Let’s first look at the typical association between the insurer and the insured. Despite the long-term nature of the relationship (policies are most typically in place for a period of 12 months), the majority of policyholders rarely interact with their carriers. In fact, after purchasing coverage, an individual may never formally contact their insurer again. If they are happy with the coverage they’ve contracted, and their premiums are still reasonable, they may simply renew online and happily not think about their policy—or their carrier—for at least another year. As an insurer, you may not be faulted for focusing most of your efforts on making it as fast, easy and efficient as possible to establish and/or renew a policy. And delivering a phenomenal customer experience at the point of sale or point of renewal can certainly be seen as one of the facets of “being there” for your policy holder.
There’s no question that a great customer experience at the point of sale is definitely important and goes a long way toward building policyholder loyalty. Unfortunately, we know that customer goodwill is not necessarily permanent, and can be all too easily eroded. Some policyholders are extremely lucky and never have cause to file a claim. But for many, accidents are a part of life and at the very least, policyholders want their claims settled accurately and fairly, and in what they believe is a timely manner. When a customer perceives this not to be the case, years’, perhaps even decades’ worth of goodwill can be gone in a flash. Right or wrong, the customer simply believes the insurer was not “there for them” in their time of need. And while there is no doubt that insurers have made tremendous strides in this area, ensuring that customers walk away from their claims experience happy—versus ready to change carriers—requires an effective, cross-operational strategy. It also requires that the best possible decisions are made throughout the multiple processes and subprocesses that drive a claim from FNOL to conclusion. For example, are your fraud detection or subrogation identification strategies adding friction or are they streamlining the process? Today’s insurers are clearly embracing a more holistic approach to the customer experience and employing digital transformation initiatives designed to augment their people, processes, and procedures to arrive at optimal outcomes.

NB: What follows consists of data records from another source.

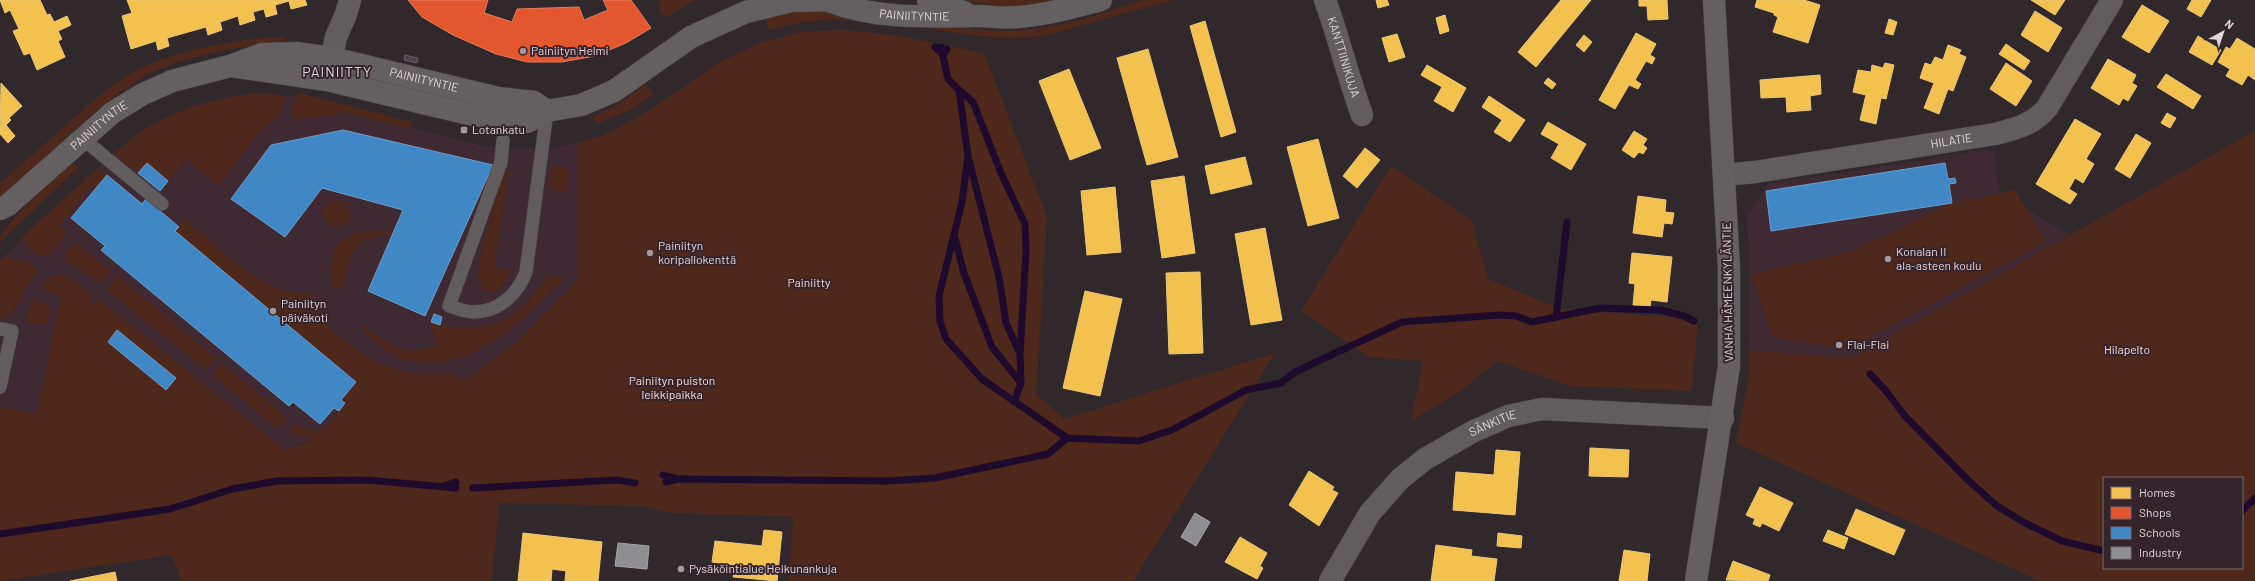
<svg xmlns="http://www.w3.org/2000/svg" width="2255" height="581" font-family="Barlow,sans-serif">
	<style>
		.built { fill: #3f2a33 }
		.green { fill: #4f281c; fill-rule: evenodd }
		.homes { fill: #f2c14e; stroke: #edc778 }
		.shops { fill: #e4572e; stroke: #e37d61 }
		.schools { fill: #3f88c5; stroke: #6f9fcb }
		.industry { fill: #8d8d92; stroke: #a6a3a7 }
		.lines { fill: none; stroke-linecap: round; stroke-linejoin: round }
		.stream { stroke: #1d0a2d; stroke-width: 7 }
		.building { fill: #4e434b; stroke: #655e62 }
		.lane-casing { stroke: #4c4548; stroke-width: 14 }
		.street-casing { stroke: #4c4548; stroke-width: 23 }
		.secondary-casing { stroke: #4c4548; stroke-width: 23 }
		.lane { stroke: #615d5e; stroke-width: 13 }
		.street { stroke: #615d5e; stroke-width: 22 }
		.secondary { stroke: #645f60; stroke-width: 22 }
		.poi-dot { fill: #a3989c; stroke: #35242b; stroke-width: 1.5 }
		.labels { text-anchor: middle; stroke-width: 4; stroke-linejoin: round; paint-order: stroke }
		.street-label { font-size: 12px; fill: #e0d5d9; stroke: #35242b }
		.poi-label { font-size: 12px; fill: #e0d5d9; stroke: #35242b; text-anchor: start }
		.park-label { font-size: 12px; fill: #fddacf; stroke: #35242b }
		.quarter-label { font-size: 14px; letter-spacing: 1px; fill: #e0d5d9; stroke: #35242b }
	</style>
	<rect width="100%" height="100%" fill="#31282c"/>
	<path class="built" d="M265,93l31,4 183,48 64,5 34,-7v137l-60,62 -53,39 -210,80 -254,43v-243l3,-4 109,-102 36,-28 47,-22 43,-10z
		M1993,149l7,44 70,42 -219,123 -102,-8 1,-76 -3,-58 21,-32z"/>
	<path class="green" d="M659,0h38l-15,7 -14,10 -7,-4z
		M965,0h93c-35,7 -58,9 -93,0z
		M1143,0h30l-129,36c-44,6 -86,-3 -129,-10l1,-2c35,3 73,9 109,6 39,-3 80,-18 118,-30z
		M806,10h27l55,14 -56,-5 -29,3 -34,8 -4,-12z
		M841,30l54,5 89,18 63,164 -11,177 28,25 211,-66 -142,228h-344l4,-64 -120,-4 -32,-7 -142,-3 -7,78h-311l-9,-26 -172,26v-174l37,7 24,-118 -20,-8c16,-24 33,-9 51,6l-4,6 6,4 5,-5 186,151 27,-10 -23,-8 7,-8c27,17 33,0 49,-21l-4,-3 15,-19 -181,-150 10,-12c27,22 61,59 94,70 11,4 22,4 34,5l18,37 46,32 34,10h42l11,8 53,-39 60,-62v-137l27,-8 41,-22 79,-53 39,-18 38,-10z
		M271,37h14v4c-52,8 -108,14 -153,43 -48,32 -86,77 -132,112v-13c23,-20 46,-40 68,-60 25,-22 51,-46 82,-59 39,-16 79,-22 121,-27z
		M645,84l9,10 -22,15 -36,15 -3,-7 29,-15z
		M265,93l20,3 -5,18 -24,22 -37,49 -33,-25 -18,21 -21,-18 -9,10 -24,-19c11,-9 22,-20 34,-27 36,-21 76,-31 117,-34z
		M300,93l112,29 -1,7 -65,-16 -49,7 -6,-7 5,-16z
		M2255,131v450h-215l-304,-138 13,-65v-28l102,8zM2104,478h138v90h-138z
		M74,164l6,2 -80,76v-6l26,-31 42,-39z
		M551,165l13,3 5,4 -2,19 -17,-1z
		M1391,166l81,55 16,58 73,30 137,10 -6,72 -122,-5 -72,-25 -39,31 -48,29 12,-60 -54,-4 -68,-46z
		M98,168l9,7 -12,15 -4,-3 -31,38 7,7c-5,7 -11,17 -18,22 -10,7 -24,-9 -27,-17z
		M503,168l6,4 -15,96 17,2 -11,18 -7,5 -11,-6 -4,-12 1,-14z
		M2015,190l31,52 -201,108 -73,-14 -22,-62 99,-22 103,-49z
		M338,200l10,5 3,14 -12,9c-10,-3 -16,-7 -18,-18l10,-9z
		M394,231l-2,4c-34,-3 -46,23 -49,52l-10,3c-7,-25 -1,-53 29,-58 11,-2 22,-1 32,-1z
		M72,246h8l31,25 -9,11h-3l-33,-21 1,-9z
		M3,257l27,6 5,4 2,4 -23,39c-4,5 -8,9 -14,8v-57z
		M548,275l18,2c-43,41 -90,96 -157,84 -18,-4 -34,-20 -48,-31l4,-4c28,21 38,32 73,19l-8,-24c50,19 92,-1 118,-46z
		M117,276l99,82 -10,12 -100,-81z
		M34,299c19,6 17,9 12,26l-18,-3 -3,-4z
		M221,363l62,51 3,6 -3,6 -7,2 -64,-54z"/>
	<path class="homes" d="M0,0h40l7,15 3,-1 4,8 13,-6 4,9 -13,6 4,8 -4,2 7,16 -28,13 -7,-17 -6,2 -11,-24 6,-2 -9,-19 -5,3z
		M127,0h178l2,5 -16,4 -2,-8 -14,4 2,9 -11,3 -2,-8 -11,3 2,8 -15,5 -2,-9 -18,6 2,8 -14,5 -2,-8 -39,11 2,8 -11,4 -2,-9 -25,8 -9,-33 10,-3z
		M1376,0h11l2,5 -11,3z
		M1561,0h30l-55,67 -18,-15z
		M1639,0h28l1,19 -20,1 -1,-14h-8z
		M1757,0h47l16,5 -12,38 -35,-11 5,-15 -4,-2v-2l-19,-6z
		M2031,0h34l-10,15z
		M2192,0h19l-10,17 -14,-8z
		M2142,5l27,16 -20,32 -27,-16z
		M2035,11l27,17 -14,24 -27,-17z
		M1445,15l4,16 -9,3 -4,-16z
		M1889,19l8,3 -4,13 -8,-2z
		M1205,21l31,111 -15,5 -31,-111z
		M1636,33l20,11 -6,11 5,3 -3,6 -6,-3 -11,19 6,4 -3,5 -9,-4 -14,24 -16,-9z
		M1397,34l8,23 -16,5 -7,-24z
		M1584,35l8,7 -8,10 -8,-7z
		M2198,36l23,14 -9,15 -23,-13z
		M2237,38l18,11v31l-7,-5 -6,10 -16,-9 4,-7 -12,-7 8,-15 4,2z
		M2006,44l24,17 -6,9 -25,-16z
		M1948,45l13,5 -2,4 7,3 -13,34 -5,-2 -9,25 -15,-6 10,-25 -14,-5 5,-15 6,2 4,-8 8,3z
		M1148,49l30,108 -31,8 -30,-107z
		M2108,59l28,16 -4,8 5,3 -9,15 -5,-3 -4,7 -28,-17z
		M1885,63l9,2 -8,34 -5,-1 -5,26 -16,-4 6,-25 -13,-3 5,-22 13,2 1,-7 11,3z
		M2006,63l26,18 -16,25 -26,-17z
		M1427,65l39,23 -13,24 -19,-11 8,-14 -21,-12z
		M1069,69l32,79 -31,12 -31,-79z
		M2166,74l35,22 -8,13 -36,-22z
		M1820,75l1,19 -11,2 1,14 -24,2 -1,-15 -25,1 -1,-18z
		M1548,78l8,6 -4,5 -8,-6z
		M1,83l21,23 -13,12 2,2 -5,5 9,11 -7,7 -8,-9z
		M1489,96l36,24 -15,22 -16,-10 8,-12 -20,-13z
		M2167,113l9,5 -6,10 -9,-5z
		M2075,119l26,15 -15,25 8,5 -11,19 -8,-5 -6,11 8,5 -7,10 -34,-20z
		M1548,122l38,22 -15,26 -20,-12 8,-14 -18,-10z
		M1634,131l13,8 -4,6 4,3 -4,6 -4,-2 -5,6 -12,-8z
		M2136,134l15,9 -21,35 -15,-9z
		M1318,139l21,79 -31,8 -21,-79z
		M1365,148l15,12 -23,28 -14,-12z
		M1245,157l7,27 -41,10 -6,-28z
		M1184,176l11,77 -33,5 -11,-77z
		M1115,187l6,65 -34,3 -6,-64z
		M1638,196l28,4 -1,12 9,1 -2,11 -8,-1 -2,14 -29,-4z
		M1265,228l17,92 -31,5 -16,-91z
		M1632,253l40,4 -5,45 -16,-2 -1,7 -17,-2 2,-21 -6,-1z
		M1200,272l3,81 -34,1 -3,-81z
		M1085,291l37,8 -22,97 -37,-8z
		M1590,448l39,2 -1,27 -39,-1z
		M1496,450l24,2 -5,63 -62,-5 3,-38 38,3z
		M1309,471l25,16 -2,3 6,3 -19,33 -30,-21z
		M1760,487l33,16 -14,28 -17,-8 -2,4 -7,-3 2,-5 -9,-4z
		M1856,509l49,21 -11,25 -49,-21z
		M764,530l18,2 -5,49 -44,-4 2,-12 -23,-3 3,-21 47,5z
		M1828,530l20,8 -4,11 -21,-8z
		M523,533l79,9 -4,39h-33l1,-10 -14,-2 -1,12h-33z
		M1498,533l24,3 -1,12 -24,-2z
		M1240,537l27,16 -7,13 3,2 -6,11 -32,-17z
		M1436,545l36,5 -1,6 26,3 -3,22h-63z
		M1624,550l26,4 -3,27h-28z
		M1733,561l37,14 -2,6 -42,-1z
		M115,572l2,9h-47z"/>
	<path class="shops" d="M408,0h80l-4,13 28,9 5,-13 62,-2 5,13 24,-10 -5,-10h28l20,28 -25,15 -31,13 -33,6h-35l-31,-8 -43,-19 -31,-18z"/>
	<path class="schools" d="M343,130l150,35 -68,151 -57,-25 35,-81 -81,-22 -37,49 -54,-38 40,-54z
		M147,163l21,18 -8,10 -22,-18z
		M1945,163l3,16 7,-1 1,5 -7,1 3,19 -181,28 -5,-40z
		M107,175l35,29 4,-5 33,28 -4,4 181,151 -15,18 4,3 -6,8 -5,-3 -14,16 -27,-22 -4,4 -188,-156 4,-4 -34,-28z
		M434,314l8,3 -2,8 -9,-3z
		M117,330l59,48 -10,12 -58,-48z"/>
	<path class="industry" d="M1195,513l15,9 -14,24 -15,-9z
		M618,543l31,3 -2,23 -32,-3z"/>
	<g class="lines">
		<path class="stream" d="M935,47l8,8 4,-6
			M941,47l7,32 11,11 9,66 -6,46 -23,94 1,25 6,18 36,40 85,59 72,3 33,-11 74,-40 35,-7 14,-11 107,-50 97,-7 17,1 16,6 68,-14 60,2 24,6 10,5
			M959,90l14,12 28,71 24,51 1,28 -6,102
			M969,160l30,117 7,46 14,31 1,29 -7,19
			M955,238l9,35 28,74 29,36
			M1556,317l11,-95
			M1870,374l16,17 19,25 64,65 28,25 28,17 37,18 42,10
			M663,475l15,4
			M666,482l13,-3 209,2 47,-3 113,-24 19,-16
			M444,486l12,-4
			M473,488l144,-8 18,3
			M2242,511l13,-13
			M0,534l170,-25 62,-20 45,-8 90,-1 89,8"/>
	</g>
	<path class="building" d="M405,55l13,3 -1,5 -13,-3z"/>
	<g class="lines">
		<g class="lane-casing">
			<path id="lane" d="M83,139l79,65
				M503,140l-2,22 -52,144c7,2 16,6 24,6 26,0 44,-17 53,-40l21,-161
				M0,329l12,2 -12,56"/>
		</g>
		<g class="street-casing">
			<g id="street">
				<path id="s1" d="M1325,0c14,38 23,77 37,115"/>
				<path d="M328,77l8,-40 10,-23 4,-14"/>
				<path id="s2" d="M1724,175l31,-3 240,-38c20,-5 38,-9 52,-26l65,-108"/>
				<path id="s3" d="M1330,581l40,-68 30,-34 25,-20 47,-27 36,-16 34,-7 181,9"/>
			</g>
		</g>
		<g class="secondary-casing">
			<g id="secondary">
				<path d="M928,0l36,12"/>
				<path id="s4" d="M829,1c46,18 98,16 147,15 14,0 28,3 42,1 28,-2 56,-10 83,-17"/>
				<path d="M230,66l97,14 142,34 58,8 20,-11 34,-6 33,-14 77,-54 55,-25 45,-11 42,-1"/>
				<path id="s5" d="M0,209l8,-4 104,-92 29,-18 31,-14 58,-15 32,-12 34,-1 36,5 166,40 36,4 13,9"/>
				<path d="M1696,581l33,-215v-97l-15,-269"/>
			</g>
		</g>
		<use href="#lane" class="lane"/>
		<use href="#street" class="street"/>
		<use href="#secondary" class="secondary"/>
	</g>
	<g class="poi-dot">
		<circle cx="523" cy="51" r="4"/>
		<rect x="460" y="126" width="8" height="8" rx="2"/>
		<circle cx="650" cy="253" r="4"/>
		<circle cx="1888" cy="259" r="4"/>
		<circle cx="273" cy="311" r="4"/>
		<circle cx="1839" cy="345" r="4"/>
		<circle cx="681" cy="569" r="4"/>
	</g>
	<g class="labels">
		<g class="street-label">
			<text dy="4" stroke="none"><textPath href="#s4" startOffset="87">PAINIITYNTIE</textPath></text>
			<text dy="4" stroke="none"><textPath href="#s1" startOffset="60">KANTTIINIKUJA</textPath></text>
			<text dy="4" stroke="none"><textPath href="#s5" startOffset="475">PAINIITYNTIE</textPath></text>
			<text dy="4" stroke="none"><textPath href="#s5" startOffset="130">PAINIITYNTIE</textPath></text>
			<text dy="4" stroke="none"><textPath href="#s2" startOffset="230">HILATIE</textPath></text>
			<text transform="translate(1728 292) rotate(-91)" y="4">VANHA HÄMEENKYLÄNTIE</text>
			<text dy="4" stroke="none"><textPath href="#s3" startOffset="233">SÄNKITIE</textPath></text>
		</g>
		<g class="poi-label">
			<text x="531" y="55">Painiityn Helmi</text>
			<text x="472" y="134">Lotankatu</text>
			<text x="658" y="250">Painiityn<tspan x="658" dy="14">koripallokenttä</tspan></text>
			<text x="1896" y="256">Konalan II<tspan x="1896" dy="14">ala-asteen koulu</tspan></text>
			<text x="281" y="308">Painiityn<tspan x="281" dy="14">päiväkoti</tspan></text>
			<text x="1847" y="349">Flai-Flai</text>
			<text x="689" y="573">Pysäköintialue Heikunankuja</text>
		</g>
		<g class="park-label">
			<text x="809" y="287">Painiitty</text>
			<text x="2127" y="354">Hilapelto</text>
			<text x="672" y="385">Painiityn puiston<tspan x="672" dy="14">leikkipaikka</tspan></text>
		</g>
		<g class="quarter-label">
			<text x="337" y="77">PAINIITTY</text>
		</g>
	</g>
	<rect x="2103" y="477" width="140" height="92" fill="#35242b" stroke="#796b71"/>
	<rect x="2111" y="487" width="20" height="12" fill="#f2c14e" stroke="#796b71"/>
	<text x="2139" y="497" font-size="12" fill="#e0d5d9">Homes</text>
	<rect x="2111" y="507" width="20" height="12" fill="#e4572e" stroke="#796b71"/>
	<text x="2139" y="517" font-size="12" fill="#e0d5d9">Shops</text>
	<rect x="2111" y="527" width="20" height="12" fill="#3f88c5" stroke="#796b71"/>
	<text x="2139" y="537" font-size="12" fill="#e0d5d9">Schools</text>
	<rect x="2111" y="547" width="20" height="12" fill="#8d8d92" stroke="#796b71"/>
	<text x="2139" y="557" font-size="12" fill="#e0d5d9">Industry</text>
	<g transform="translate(2223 32) rotate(40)" stroke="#35242b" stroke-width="3" paint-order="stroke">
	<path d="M0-3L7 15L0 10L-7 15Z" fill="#e0d5d9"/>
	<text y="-6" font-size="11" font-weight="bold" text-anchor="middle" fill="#e0d5d9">N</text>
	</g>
</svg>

So, has the insurance industry solved its customer experience dilemma? Can our insurance professionals be assured of a good night’s sleep tonight? Perhaps. But there is one other crucial thing to consider: All customers are not the same and the customer experience means different things to different people.
‘Being There’ for Different Customers
We’ve seen repeatedly that customers tend to align their priorities to the type of carrier with which they want to do business and from there, align their customer experience expectations. This also means that the concept of “being there” means something different for different insurer/insured relationships. For example, if a policyholder’s main concern is price, they seek out insurers that can offer required coverage at the lowest premium. Other customers are willing to pay a higher premium to have access to additional perks, such as concierge-type services, new car replacement, and others. Each of these customers have significantly different opinions about what they expect from their customer experience. The policyholder on a budget certainly wants to be treated fairly in the case of a claim, but they are also likely to be more understanding if the claim is settled in weeks versus days. The customer paying higher premiums expects not only fairness, but a fast resolution without what they perceive to be hassles and delays. Knowing its customer base, and their general expectations, will allow insurers to fine tune their customer experience strategies, and the technology solutions they are using to deliver them. Only by doing so will they be viewed as “being there” for their policyholders and get the good night’s sleep they deserve.